THIS IS NOT PARADISE: La strana accoglienza di Beirut
Questo è il diario di un gruppo di film-makers al lavoro per un documentario: "This is not paradise". E' il racconto delle tragiche condizioni in cui vivono le migranti domestiche provenienti soprattutto da Filippine, Nepal, Sri Lanka, Etiopia ed Eritrea. Lisa Tormena, Gaia Vianello, Marco Bacchi e Matteo Lolletti racconteranno, passo per passo, la nascita del loro film, le problematiche che troveranno sulla loro strada, gli incontri che faranno
Quando arrivi a Beirut ti accoglie una sensazione strana, qualcosa che forse ti porti dietro da prima, per quello che (non) sai, per ciò che hai letto sui giornali, per le cose che hai immaginato mentre da Cipro - era quasi notte - sorvolavi quella lingua scura di Mediterraneo che divide l'ultima Europa dal Libano.
Forse c'entra con il traffico folle, una sorta di arena in cui ci sono poche regole basilari, come quella di suonare agli incroci lungo strade in cui i semafori esistono da meno d'una decina d'anni, arterie enormi o minuscole in cui, a prescindere dalla grandezza, il senso di marcia per le auto è poco più di un'opinione e i pedoni sono al massimo un ingombro (o turisti a cui suonare, se si è uno dei taxi che, più o meno regolari, sfrecciano a decine e accostano in cerca di un cenno di assenso).
Oppure sono i palazzi enormi e orribili, che sorgono disordinatamente in spazi ridotti, quasi accatastandosi, opprimendo piccole case e meravigliose in stile liberty, disabitate, senza padroni e in rovina, i cui attuali proprietari, figli della fuga dei propri genitori dalla guerra civile, neppure sanno di possedere. Palazzi in cui si riversa quel vicino mondo arabo - ricco e musulmano - che cerca un occidente prossimo, fatto di costumi più liberi e libertini: palazzi ingombranti e inutili che stanno uccidendo una città che doveva essere, e in parte ancora lo è, bellissima.
Forse perché Beirut è un cantiere che a tratti copre mare e sole, con l'elettricità che penzola tra una casa e l'altra e sparisce per tre ore al giorno, arrangiata in grumi di cavi che ti ritrovi all'altezza del viso, mentre ogni tanto rivoli d'acqua si riversano in strade i cui i numeri civici non esistono e a volte si rintracciano solo per la presenza di un posto celebre, quale una pizzeria o una chiesa.

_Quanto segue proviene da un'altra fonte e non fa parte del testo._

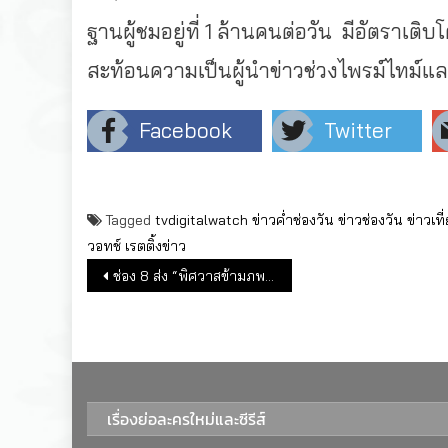
ฐานผู้ชมอยู่ที่ 1 ล้านคนต่อวัน มีอัตราเต
สะท้อนความเป็นผู้นำข่าวช่วงไพรม์ไทม์และเ
Facebook
Twitter
Tagged
tvdigitalwatch
ข่าวค่ำช่องวัน
ข่าวช่องวัน
ข่าวเที
วอทช์
เรตติ้งข่าว
แนะแนวเรื่อง
ช่อง 8 ส่ง “พิศวาสข้ามภพ” ลงจอ พร้อมเล่าขานตำนานรักนางตะเคียน
เรื่องย่อละครใหม่และซีรีส์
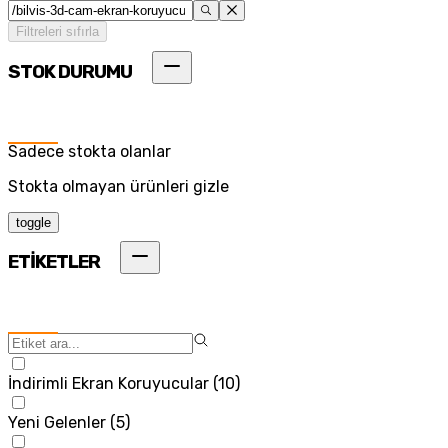
Filtreleri sıfırla
STOK DURUMU
Sadece stokta olanlar
Stokta olmayan ürünleri gizle
toggle
ETİKETLER
İndirimli Ekran Koruyucular
(
10
)
Yeni Gelenler
(
5
)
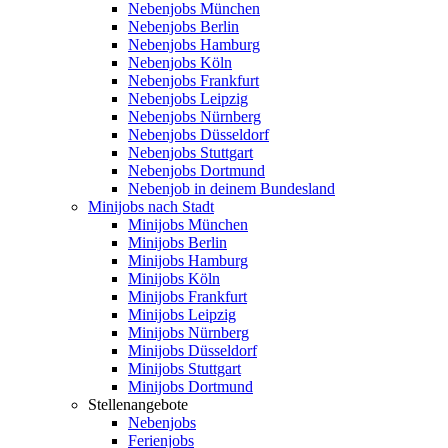
Nebenjobs München
Nebenjobs Berlin
Nebenjobs Hamburg
Nebenjobs Köln
Nebenjobs Frankfurt
Nebenjobs Leipzig
Nebenjobs Nürnberg
Nebenjobs Düsseldorf
Nebenjobs Stuttgart
Nebenjobs Dortmund
Nebenjob in deinem Bundesland
Minijobs nach Stadt
Minijobs München
Minijobs Berlin
Minijobs Hamburg
Minijobs Köln
Minijobs Frankfurt
Minijobs Leipzig
Minijobs Nürnberg
Minijobs Düsseldorf
Minijobs Stuttgart
Minijobs Dortmund
Stellenangebote
Nebenjobs
Ferienjobs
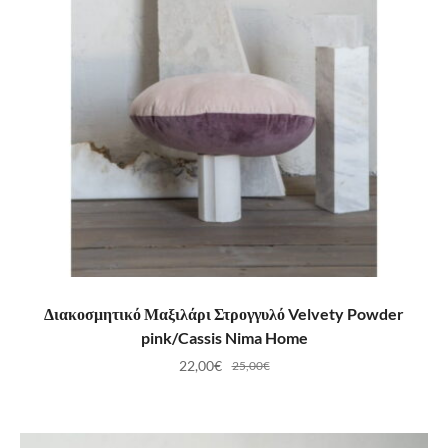
ΠΡΟΣΘΉΚΗ ΣΤΟ ΚΑΛΆΘΙ
Διακοσμητικό Μαξιλάρι Στρογγυλό Velvety Powder
pink/Cassis Nima Home
22,00
€
25,00
€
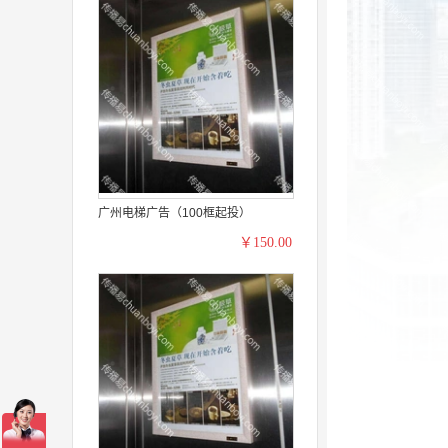
广州电梯广告（100框起投）
￥150.00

O sono i giovani di Beirut, che ballano fino a notte fonda nei quartieri cristiani, affollano i locali e sembrano cercare la vita in ogni piega del quotidiano, oppure le distanze che non sono così spesse ma si accentuano, cercando la differenza reciproca e forse la diffidenza. Beirut è una città di contraddizioni, di carri armati agli angoli delle strade e di raffinati ristoranti giapponesi dal menù solo in inglese frequentati da russi e ricchi libanesi, di burqa e minigonne, di alcool e ramadan, di dollari americani e lire libanesi, valute entrambe usate e accettate come moneta ufficiale del paese.
È come se a Beirut non si investisse sul domani, o lo si facesse sapendo che potrebbe tranquillamente non esserci, in un senso di continua precarietà. Ecco cos'è quella sensazione strana: sono precarie le vecchie case, le mostruose costruzioni sulla spiaggia di una zona sismica, i collegamenti elettrici e telefonici, le notti lungo Rue Gouraud, gli arak bevuti come se fossero gli ultimi e le tante preghiere che si alzano, diverse, dai tanti quartieri - così lontani e così vicini.
Ma questa precarietà non è rimozione, né lassismo, forse non è neppure fatalismo, ti viene da pensare. È qualcosa di ancora diverso, che ancora non ti è dato di capire e che non sei riuscito ad afferrare pienamente in questi primi tre giorni libanesi.
Eppure è questo il contesto in cui racconteremo le storie che siamo venuti a documentare, storie di migranti domestiche che in Libano cercano speranza e spesso trovano abusi.
Storie sì di schiavitù e violenze, ma anche e specialmente la storia di una società, di una comunità che - per la prima volta dopo tanti anni - si organizza per un obiettivo comune, quello di porre fine a questa situazione diffusa, reagendo come se un domani, invece e forse non solo per una volta, finalmente ci fosse.